In my own church I have encountered a different militancy, from those who used to dominate the movement and are losing their outsized power -- the people who think that if you never say the word "God" you can commit no sin.  The number of killings in the name of the "people" during the previous century's industrial-scale slaughters surely exceeds the last thousand years' sum of murders in the name of God.  (There were fewer people to kill in the old days, and less efficient ways of finding and dismembering them.)  And if we intend to be solid with the oppressed, we must respect their trope of liberation, their identification with the chosen people whom, according to scripture, God and a prophet moved out of Egypt through exile and eventually into a Land of Promise.  Dr.
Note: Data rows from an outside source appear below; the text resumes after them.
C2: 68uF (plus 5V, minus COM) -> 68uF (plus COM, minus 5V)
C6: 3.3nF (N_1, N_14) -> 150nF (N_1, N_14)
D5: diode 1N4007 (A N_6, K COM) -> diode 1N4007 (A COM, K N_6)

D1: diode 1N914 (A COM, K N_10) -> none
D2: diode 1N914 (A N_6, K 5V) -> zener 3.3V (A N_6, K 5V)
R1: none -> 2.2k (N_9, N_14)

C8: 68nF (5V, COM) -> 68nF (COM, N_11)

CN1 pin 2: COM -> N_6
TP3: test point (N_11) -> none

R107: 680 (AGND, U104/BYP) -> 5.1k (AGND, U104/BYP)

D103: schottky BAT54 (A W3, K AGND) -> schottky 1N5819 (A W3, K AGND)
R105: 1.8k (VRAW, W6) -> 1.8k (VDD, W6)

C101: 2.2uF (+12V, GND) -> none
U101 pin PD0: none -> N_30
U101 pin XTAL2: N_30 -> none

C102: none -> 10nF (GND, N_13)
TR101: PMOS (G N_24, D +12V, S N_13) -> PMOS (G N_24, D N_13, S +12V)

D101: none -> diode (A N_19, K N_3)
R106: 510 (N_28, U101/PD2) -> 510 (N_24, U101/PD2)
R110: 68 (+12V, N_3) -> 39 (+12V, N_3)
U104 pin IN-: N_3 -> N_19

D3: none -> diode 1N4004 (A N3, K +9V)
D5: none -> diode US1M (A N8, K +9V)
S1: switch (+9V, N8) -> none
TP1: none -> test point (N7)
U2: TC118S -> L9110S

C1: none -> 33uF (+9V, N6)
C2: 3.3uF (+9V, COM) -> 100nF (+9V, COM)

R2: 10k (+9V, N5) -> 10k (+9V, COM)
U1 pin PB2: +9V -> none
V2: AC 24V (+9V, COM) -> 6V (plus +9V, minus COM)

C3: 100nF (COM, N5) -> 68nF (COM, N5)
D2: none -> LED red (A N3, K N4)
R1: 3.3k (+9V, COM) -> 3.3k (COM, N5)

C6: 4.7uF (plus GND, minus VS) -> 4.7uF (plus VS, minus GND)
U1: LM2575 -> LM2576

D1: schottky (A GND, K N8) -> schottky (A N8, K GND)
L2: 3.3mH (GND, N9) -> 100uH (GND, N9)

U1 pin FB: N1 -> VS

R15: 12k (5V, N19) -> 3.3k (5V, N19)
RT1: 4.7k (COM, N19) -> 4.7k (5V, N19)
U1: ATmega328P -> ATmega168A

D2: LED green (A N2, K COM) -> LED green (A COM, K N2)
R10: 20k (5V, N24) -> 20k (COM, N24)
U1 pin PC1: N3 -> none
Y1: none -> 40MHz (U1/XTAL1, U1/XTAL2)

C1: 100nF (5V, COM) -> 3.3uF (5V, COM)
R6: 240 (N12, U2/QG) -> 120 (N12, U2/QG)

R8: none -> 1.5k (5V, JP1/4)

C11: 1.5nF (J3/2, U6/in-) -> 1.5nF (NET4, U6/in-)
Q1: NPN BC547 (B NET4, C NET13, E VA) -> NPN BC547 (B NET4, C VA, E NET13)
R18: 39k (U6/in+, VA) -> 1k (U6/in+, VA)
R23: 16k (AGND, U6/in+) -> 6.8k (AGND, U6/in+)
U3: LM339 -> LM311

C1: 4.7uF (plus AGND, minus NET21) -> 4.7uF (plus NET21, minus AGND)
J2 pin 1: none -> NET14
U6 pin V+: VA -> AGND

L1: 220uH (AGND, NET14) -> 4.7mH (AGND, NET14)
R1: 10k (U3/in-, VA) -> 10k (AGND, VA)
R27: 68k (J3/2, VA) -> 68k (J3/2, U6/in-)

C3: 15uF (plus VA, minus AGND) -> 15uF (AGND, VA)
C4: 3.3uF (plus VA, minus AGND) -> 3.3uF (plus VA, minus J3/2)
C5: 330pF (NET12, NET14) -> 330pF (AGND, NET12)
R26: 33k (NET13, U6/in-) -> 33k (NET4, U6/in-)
King came to the Lincoln Memorial fifty years ago not as a social worker but as a preacher; instead of reading demographic tables, he testified to the rolling of God's justice like mighty waters, speaking the very words of biblical prophecy.  I do not please atheist militants by pointing out the importance of prophetic language.

No argument will defuse militancy.  But one must keep one's dignity.  There is no testimony to faith so commanding as the beauty of one's life.

*Jn 1:37-38: "When the two disciples heard what he said, they followed Jesus. .  . . They said, 'Rabbi,' (which means 'Teacher') where are you staying?'"

**Mt 25:37: "Lord, when was it that we saw you hungry and fed you, or thirsty and gave you drink?"